Une « gifle à Trump »
Le président Rohani est sous le feu des critiques du camp conservateur pour sa politique d’ouverture symbolisée par l’accord international sur le nucléaire iranien conclu à Vienne en 2015.
La décision du président américain, Donald Trump, de dénoncer ce pacte et de réimposer des sanctions à Téhéran a été suivie, en Iran, d’une violente récession dont le pays peine à sortir.
Selon l’agence Fars, le second tour, prévu le 17 avril, devrait avoir lieu dans au moins 11 circonscriptions.
« Victoire des candidats antiaméricains, nouvelle gifle à Trump », a titré dès dimanche matin le quotidien ultraconservateur Keyhan, pour qui « le peuple a disqualifié les réformateurs ».
Le scrutin de vendredi s’est tenu deux jours après l’annonce de l’apparition du nouveau coronavirus en Iran, où selon les derniers chiffres officiels, l’épidémie de COVID-19 a fait 8 morts sur un total de 43 personnes infectées.
« Nous avons tenu ces élections alors qu’on a eu divers incidents dans le pays », a commenté le ministre Rahmani Fazli et, dans ces conditions, « le taux de participation nous semble parfaitement acceptable ».
« Nous avons eu de mauvaises conditions météorologiques, il y a eu cette maladie du coronavirus, il y a eu la chute de cet avion, également les incidents de janvier et novembre », a-t-il dit.

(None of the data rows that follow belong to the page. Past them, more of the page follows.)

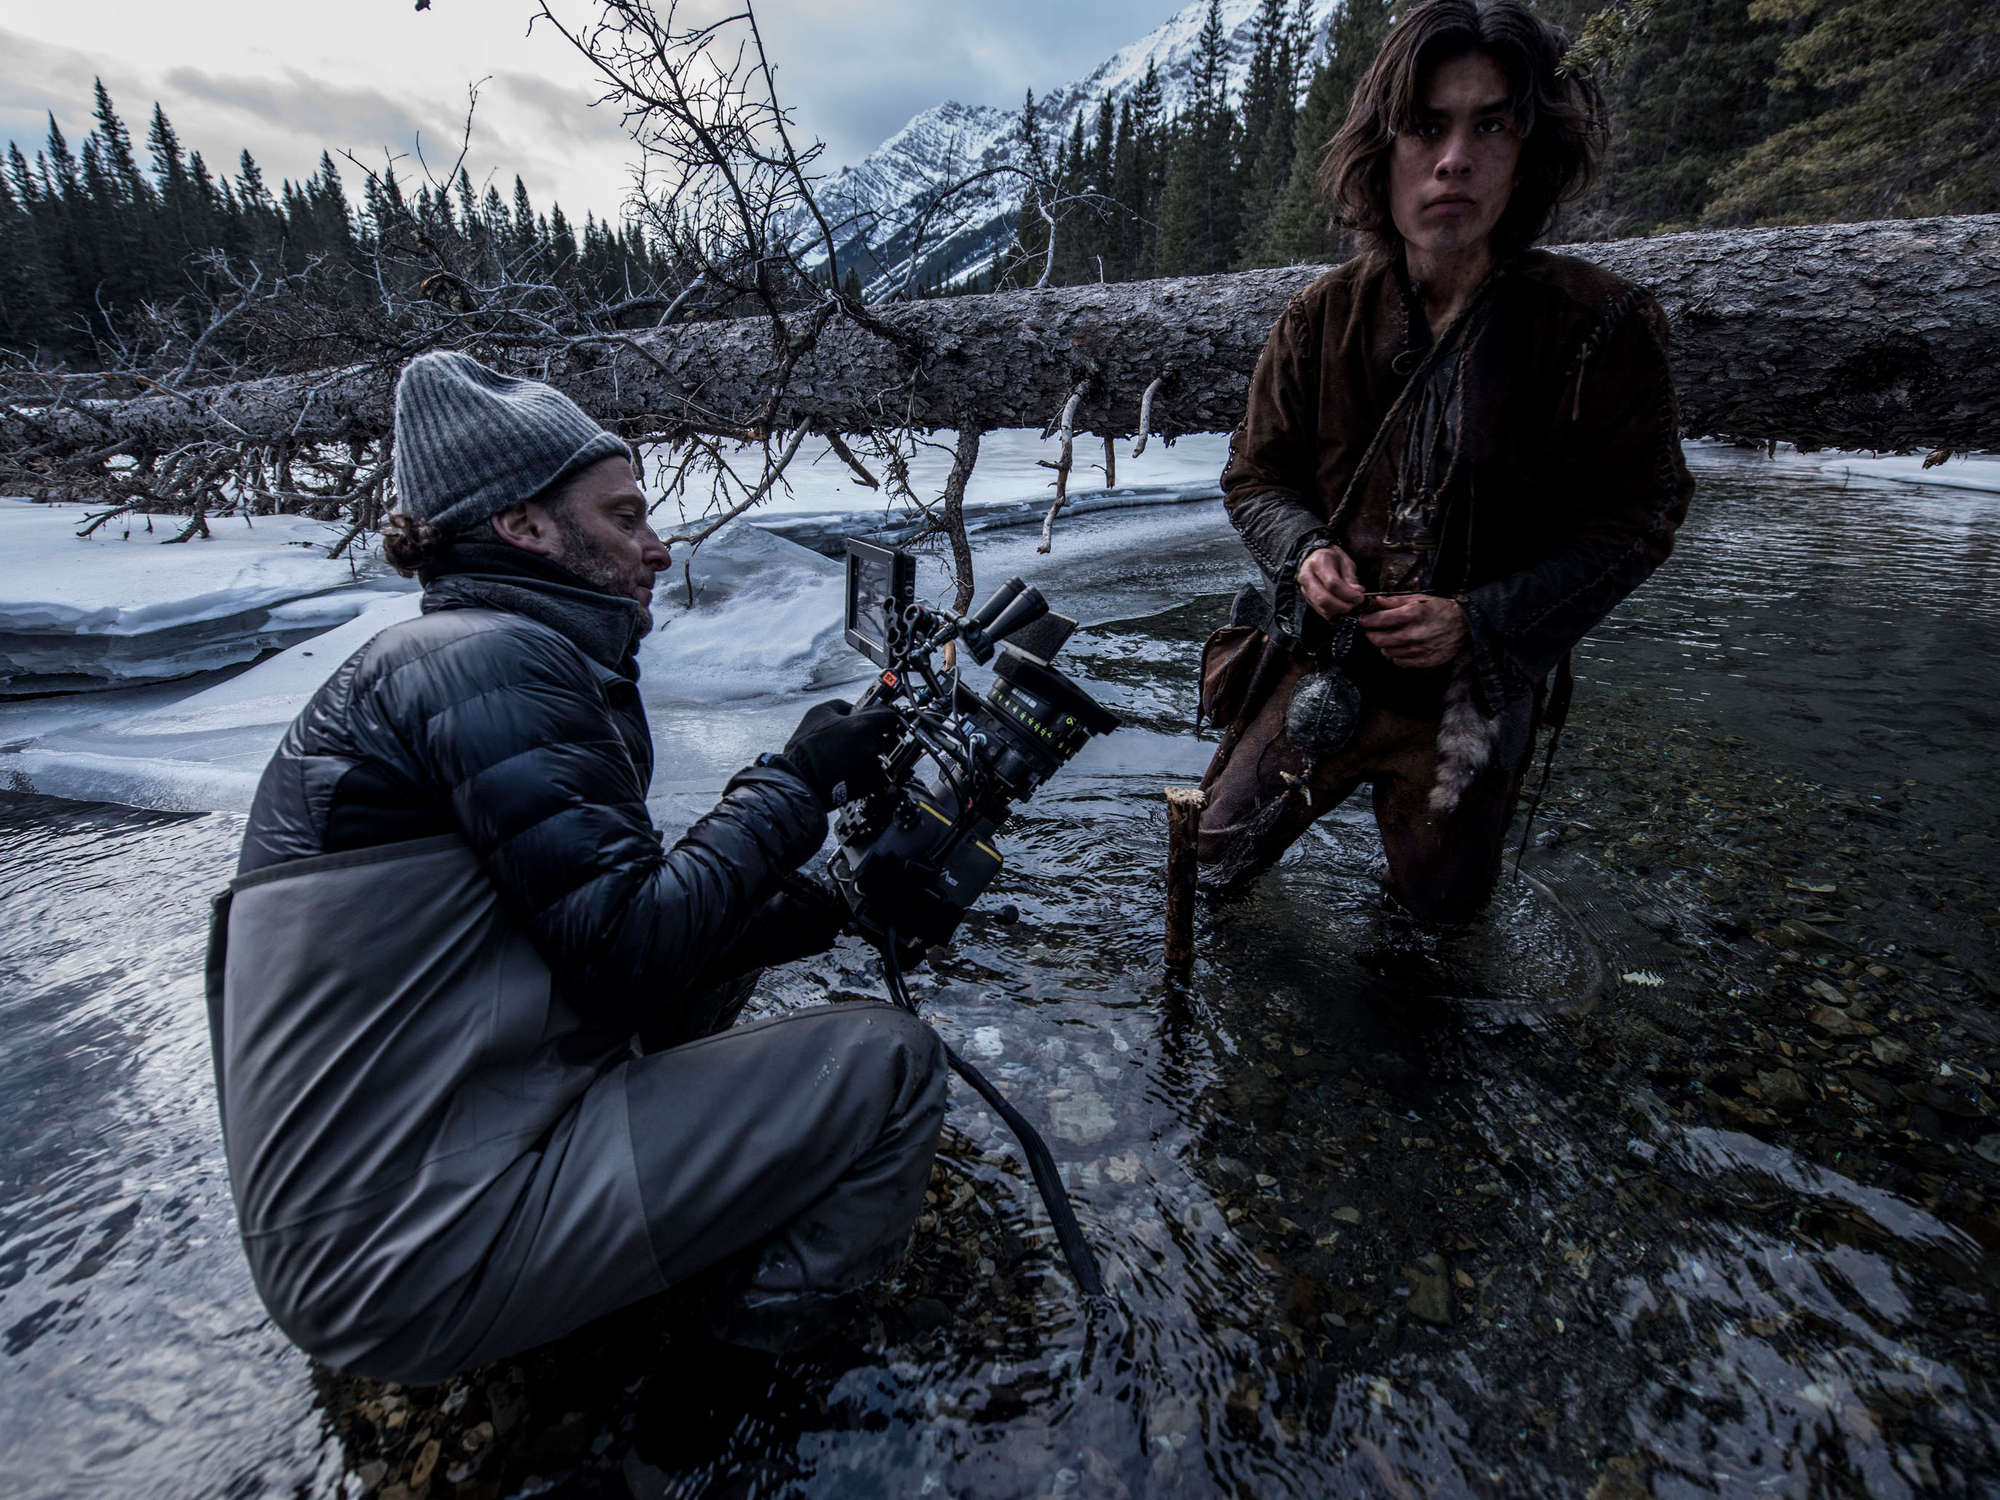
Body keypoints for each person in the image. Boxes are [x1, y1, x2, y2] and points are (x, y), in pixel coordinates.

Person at [204, 351, 946, 1385]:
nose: (657, 545)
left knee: (720, 951)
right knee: (889, 1065)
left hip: (380, 1204)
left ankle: (632, 1272)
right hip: (402, 1260)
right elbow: (626, 953)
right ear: (523, 525)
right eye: (624, 518)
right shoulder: (487, 663)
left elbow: (570, 933)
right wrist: (795, 783)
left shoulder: (458, 655)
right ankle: (763, 1380)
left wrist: (805, 908)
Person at [1197, 0, 1693, 922]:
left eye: (1490, 124)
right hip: (1324, 665)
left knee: (1433, 948)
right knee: (1202, 871)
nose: (1454, 158)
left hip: (1475, 697)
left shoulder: (1598, 325)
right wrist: (1305, 550)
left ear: (1527, 149)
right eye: (1426, 127)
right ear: (1381, 152)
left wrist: (1481, 620)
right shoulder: (1320, 317)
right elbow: (1255, 477)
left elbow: (1644, 516)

Le ministre faisait référence à l’avion de ligne ukrainien abattu par les forces armées iraniennes début janvier près de Téhéran et aux manifestations antipouvoir que ce drame a provoquées, moins de deux mois après une vague de contestation déclenchée par la hausse du prix de l’essence.
Selon son site Internet officiel, le guide suprême iranien a loué « la participation massive de la population aux élections », accusant la presse étrangère d’avoir tout fait pour « décourager les gens d’aller voter ».
« La propagande a commencé il y a quelques mois et s’est intensifiée à l’approche des élections et [tout particulièrement] les deux derniers jours (avant le scrutin) en utilisant le prétexte de cette maladie », a déclaré l’ayatollah Ali Khamenei lors de son cours hebdomadaire à des étudiants en théologie à Téhéran.
Le COVID-19 fait 8 morts
L’Iran a été le premier pays du Moyen-Orient à faire état de la mort de patients atteints du nouveau coronavirus. En guise de « mesure préventive », les autorités ont annoncé la fermeture des écoles, des universités, des cinémas, des théâtres et des autres lieux culturels dans 14 des 31 provinces du pays, dont celle de la capitale.
Dans ces provinces du nord et de l’ouest du pays, tous les événements culturels ont été interdits pour une semaine.
Cité par la télévision d’État, le ministre de la Santé, Saïd Namaki, a annoncé la gratuité des soins liés à la maladie. Dans chaque ville, au moins « un hôpital sera consacré exclusivement » à l’accueil, au dépistage et au traitement « des cas de coronavirus ».
À Téhéran, où ont été détectés 4 des 15 nouveaux cas annoncés dimanche, la municipalité a ordonné la fermeture des fontaines à eau et des échoppes vendant des friandises dans le métro.
« Si le nombre de personnes infectées augmente à Téhéran, la ville entière sera mise en quarantaine », a déclaré à la télévision Mohsen Hachémi, président du conseil municipal de la capitale, où ont fleuri des affiches incitant les gens à ne pas se serrer la main pour prévenir la diffusion du virus.
La capitale iranienne compte plus de 8 millions d’habitants.